Sometimes Cordelia wondered if her unrequited love was a sort of third member of their household, present even when she was not—haunting James’s steps, wrapping ghostly arms about him as he tied his tie before the mirror, curling up insubstantially beside him as he slept. But if he felt any such thing, he certainly gave no sign.
* * *
“Daisy,” James said. He was in the corridor, outside Cordelia’s half-open door; Risa was nearly finished helping her dress. “Can I come in?”
“One moment,” Cordelia called; Risa was just doing up the last buttons on her gown.
“Bebin ke mesle maah mimooni,” said Risa, stepping back, and Cordelia glanced hastily at herself in the mirror. Look how you are beautiful like the moon.
Cordelia wondered dryly if Risa was referring to the fact that the dress was low-cut enough to reveal the tops of her breasts: swelling crescents above the dark green silk. She supposed it was true that a married woman could wear clothes that were far more daring than a single girl’s. Every seam in her dress had been designed to emphasize her curves; every inset panel of lace offered a trompe l’oeil hint of her bare skin beneath. The effect, as Anna had explained to her when she chose the material, lay in the eye of the beholder: even the most ardent gossip could not fault its cut, but an admirer could easily imagine what lay underneath.

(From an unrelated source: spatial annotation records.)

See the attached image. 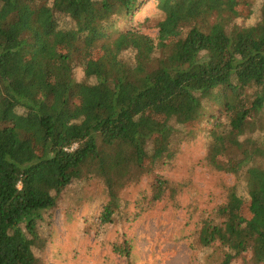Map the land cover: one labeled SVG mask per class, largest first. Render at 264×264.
<instances>
[{"label":"trees","instance_id":"1","mask_svg":"<svg viewBox=\"0 0 264 264\" xmlns=\"http://www.w3.org/2000/svg\"><path fill=\"white\" fill-rule=\"evenodd\" d=\"M203 133L233 178L216 207L156 174ZM144 178L148 217L188 211L198 264H264V0H0V264H45L55 211L95 184L104 238Z\"/></svg>","mask_w":264,"mask_h":264},{"label":"rangeland","instance_id":"2","mask_svg":"<svg viewBox=\"0 0 264 264\" xmlns=\"http://www.w3.org/2000/svg\"><path fill=\"white\" fill-rule=\"evenodd\" d=\"M151 35L155 36V33ZM205 120H209V114ZM215 122L213 119L211 124ZM208 141L203 133L195 142L174 145L176 148L171 149H177L176 165L166 170L160 168L156 174L176 180H190L196 189L193 190L202 196V206L216 207L226 199L233 178L221 172L211 173L204 160ZM184 166L188 169H184ZM147 185L148 180L144 178L139 186L121 191L129 219L109 231L104 238L99 234L100 214L106 205L101 185L86 187L85 199L75 208L66 210L58 207L52 224V238L45 253V264H125L111 254L112 243L118 242L123 234L134 241L135 264H198L201 254L191 246V233L180 238V230L184 226L189 231L188 211L180 205L170 206L163 212L157 208L156 216L148 217L146 208L150 205L144 202L149 190ZM183 202L188 206L192 200L185 198Z\"/></svg>","mask_w":264,"mask_h":264}]
</instances>
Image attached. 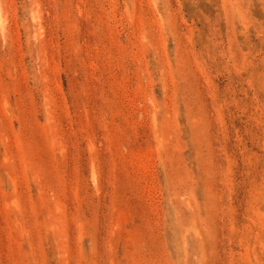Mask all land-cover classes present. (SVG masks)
<instances>
[{
    "label": "rangeland",
    "instance_id": "rangeland-1",
    "mask_svg": "<svg viewBox=\"0 0 264 264\" xmlns=\"http://www.w3.org/2000/svg\"><path fill=\"white\" fill-rule=\"evenodd\" d=\"M0 264H264V0H0Z\"/></svg>",
    "mask_w": 264,
    "mask_h": 264
}]
</instances>
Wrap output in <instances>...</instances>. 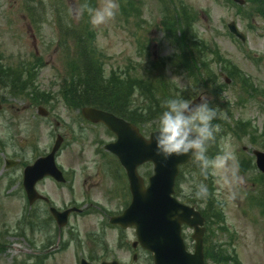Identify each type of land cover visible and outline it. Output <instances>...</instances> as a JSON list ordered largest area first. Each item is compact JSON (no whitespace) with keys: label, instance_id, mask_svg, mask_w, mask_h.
<instances>
[{"label":"rangeland","instance_id":"1","mask_svg":"<svg viewBox=\"0 0 264 264\" xmlns=\"http://www.w3.org/2000/svg\"><path fill=\"white\" fill-rule=\"evenodd\" d=\"M244 1L240 6L232 0H0V68L8 83L0 85L6 101L0 112V264H79L81 258L97 264L108 256L121 264H153L143 250L132 259L134 228L108 227V217L126 204L122 192L110 190L114 181L123 191V178L101 170V145L114 136L104 126L89 125L70 103L62 84L79 50L72 41L61 42L53 18L61 25L90 24L83 35L86 47L107 79L126 72L143 82L127 87L134 93H128L123 110L140 122L145 135L156 128L164 93L188 100L207 97L215 116L206 156L209 161L220 157L222 164L204 167L194 157L178 179L177 197L193 201L198 193L204 209L209 197V208L219 206L220 217L206 225V264H264V177L251 155L252 149L264 151V0ZM28 4H37L40 26L29 17ZM102 9L111 14L93 24L92 15ZM232 21L246 42L229 32ZM89 32L94 33L90 43ZM205 66L222 74L217 83L231 78L220 94L210 93ZM37 101L49 115L35 120ZM57 134L65 139L57 163L73 183L48 180L39 188L58 208L77 205L91 212L74 215L61 233L49 211L26 207L19 186L23 166L50 152ZM5 159H17L21 167L7 169ZM192 234L184 227L189 251ZM119 239L122 251L115 247Z\"/></svg>","mask_w":264,"mask_h":264},{"label":"water","instance_id":"2","mask_svg":"<svg viewBox=\"0 0 264 264\" xmlns=\"http://www.w3.org/2000/svg\"><path fill=\"white\" fill-rule=\"evenodd\" d=\"M235 1L242 3L241 0ZM231 29L244 39L238 29ZM201 102L200 97L196 98L191 106L195 107ZM82 114L92 122H103L117 135V141L107 146V149L119 157L128 172L133 199L123 214L113 217L111 223L119 224L123 228L136 226L139 242L153 253L154 264H205L204 218L199 212L173 197L179 167L188 162L190 155L165 160L156 154L155 132L150 135V139H146L139 133L138 128L111 113L90 107L84 108ZM61 140L60 137L49 156L38 159L27 169L25 185L31 201L36 198L34 185L39 179L50 175L63 181L62 173L57 169L54 160ZM254 154L258 168L264 173V152L255 150ZM145 162H153L155 165V174L150 178L147 188L137 173V168ZM53 212L60 225L66 223V216L70 211L63 214ZM183 224L194 228L192 237L196 243L193 253L187 251L182 238ZM81 264L90 263L83 260Z\"/></svg>","mask_w":264,"mask_h":264},{"label":"trees","instance_id":"3","mask_svg":"<svg viewBox=\"0 0 264 264\" xmlns=\"http://www.w3.org/2000/svg\"><path fill=\"white\" fill-rule=\"evenodd\" d=\"M54 22L59 31V35H61V42L66 44L72 41L77 44L79 50L75 57L76 60H72L70 65L66 68L68 75L66 76L67 79L64 80V84H62L70 103L75 108H82L85 106L99 107L112 111L124 118H132L130 114L123 110L126 108V98L133 97L134 93L133 91H127V87H132L139 83L143 84V82L137 77L130 76L129 73L126 72L116 74L114 78L110 79L105 77V72L101 64L96 62L94 53L89 51L86 47L88 40L83 35H85V33L87 34V28L90 27V24L78 27L69 24L61 25L58 19H54ZM92 37H94V33L89 32V43ZM185 68L188 69V67ZM3 71L4 68H0V73L3 74ZM127 76L128 78L126 79ZM130 83L133 84L128 86ZM159 86L162 87V84H159ZM161 87L155 86L161 93L166 92ZM128 93L130 97H127ZM167 96L168 95L165 93L163 94L162 106L158 111L159 114L163 110L164 101L169 99ZM210 212L213 211H206L207 217L209 218ZM218 215L220 217V213H218L217 210L213 212V217Z\"/></svg>","mask_w":264,"mask_h":264},{"label":"clouds","instance_id":"4","mask_svg":"<svg viewBox=\"0 0 264 264\" xmlns=\"http://www.w3.org/2000/svg\"><path fill=\"white\" fill-rule=\"evenodd\" d=\"M110 14L107 9L97 10L91 22L103 23ZM200 99L202 102L195 107L191 106L192 100L182 97L164 101L163 110L156 121V154L165 160L190 155L201 161L204 167H220V157L209 161L206 156V144L213 137L210 121L215 116V109L209 106L206 96L201 94ZM146 126L151 128L152 122Z\"/></svg>","mask_w":264,"mask_h":264},{"label":"flooded vegetation","instance_id":"5","mask_svg":"<svg viewBox=\"0 0 264 264\" xmlns=\"http://www.w3.org/2000/svg\"><path fill=\"white\" fill-rule=\"evenodd\" d=\"M0 102L5 105L6 101L3 100L2 98H0ZM37 107V106H36ZM33 117L35 118V120H37V117L38 115L37 114H33ZM87 121V120H86ZM89 123V125H95V126H98V125H101V124H93L89 121H87ZM59 123H57L58 125ZM58 135V134H57ZM113 140H109L108 142L104 143L101 145L102 147V150H100V153H103L105 156L103 157H100L102 159V165H101V170L104 171V172H107L109 174H112V173H115L117 174L118 176H120L121 178H123L124 180V190L121 191V190H117L114 185V181L111 182V185H110V190L114 192V194L118 193V192H122L123 196L122 197H128V199H131V194H130V190H129V187H128V180H127V176H126V171L124 169V167L120 164L119 160L113 155L111 154L110 152L106 151L104 149V146L106 144H108L109 142H111ZM97 147V145L99 143H94ZM44 156V154H42ZM41 155V156H42ZM19 163V161H18ZM17 163V165H18ZM28 165V164H27ZM23 166V170H22V173H21V180L19 181V186H20V189L22 190L24 196H25V199H26V207L29 209V210H32V209H45L46 211H49L51 207H56V201L53 200L49 195H47L44 191V189H40V185H43L45 184V182H47L48 180L52 183H54L55 185H59L60 183L56 182L53 178L51 177H46L44 179H42L41 181H39L37 184H36V189L39 193V197L32 203L29 202V199L27 197V194H26V191H25V187H24V184H23V180H24V168L27 166ZM16 167V166H14ZM13 167V168H14ZM141 168L144 170V173L143 175L146 176L148 174H151L153 173L154 171V167L152 164H144V166H141ZM100 170V171H101ZM150 172V173H149ZM96 174L98 175L99 174V169L97 170ZM65 178L67 180V183L64 184L63 186H68L70 184V182H72V177L70 176V174L68 172L65 171ZM90 178V177H89ZM88 178V179H89ZM88 179L85 181V184H88ZM95 184L92 183L90 185V188L94 187ZM96 186H97V183H96ZM109 188V187H107ZM107 194V193H106ZM109 195V194H108ZM112 196V195H111ZM128 203H126L124 205L123 208H125L127 206ZM70 206H73V205H70ZM68 208H70L69 206L68 207H62L61 209L57 208L58 210L60 211H64V210H67ZM74 215H70L69 218H68V224L66 225V227L60 229L58 228V231L61 233V231L63 229H66L69 225H70V222H71V218L73 217ZM54 220V219H53ZM55 221V220H54ZM120 241H117L116 242V248L119 250V251H122L123 250V241L121 239H119ZM107 259H112V257L108 256Z\"/></svg>","mask_w":264,"mask_h":264}]
</instances>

But will James imagine it? said a small voice in the back of her mind. Will he notice the dress? Compliment it?
She didn’t know: it had been two weeks since her wedding to James and he was sometimes entirely opaque. Still, they had been two weeks so happy they had surprised her. Maybe this mad gamble would pay off. She would have this to look back on when she was old and gnarled like a tree trunk—a year of happiness married to a boy she adored. Some people never had so much as that.
“Maybe the dress is too much,” Cordelia said, tugging at the neckline.
“Negaran nabash.” Risa batted her hand out of the way, tsking. “Don’t worry. This is your first real night out before the whole Enclave as a married woman. Show them you are proud. Show them you will not be made to feel small. Show them you are a Jahanshah.” She made a shooing motion. “Now I shall go.” She winked. “You must not keep Alijenab James waiting.”
Risa slipped out, leaving Cordelia to stand there feeling rather foolish. James rarely came into her room; she sensed he wanted her to have her privacy. He knocked once now before coming in and closing the door behind him.